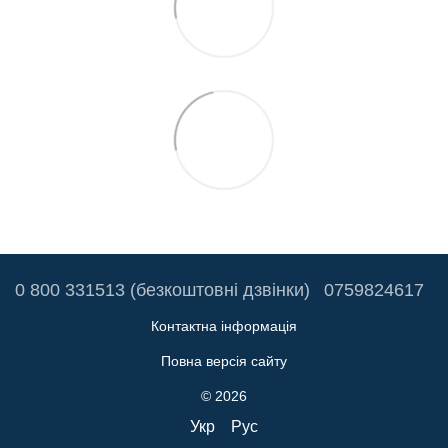
0 800 331513 (безкоштовні дзвінки)
0759824617
Контактна інформація
Повна версія сайту
© 2026
Укр
Рус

--------------------------------------------------

Task directions.
The response should restate the material above word for word and contain no pictures.

Response below.
0 800 331513 (безкоштовні дзвінки)
0759824617
Контактна інформація
Повна версія сайту
© 2026
Укр
Рус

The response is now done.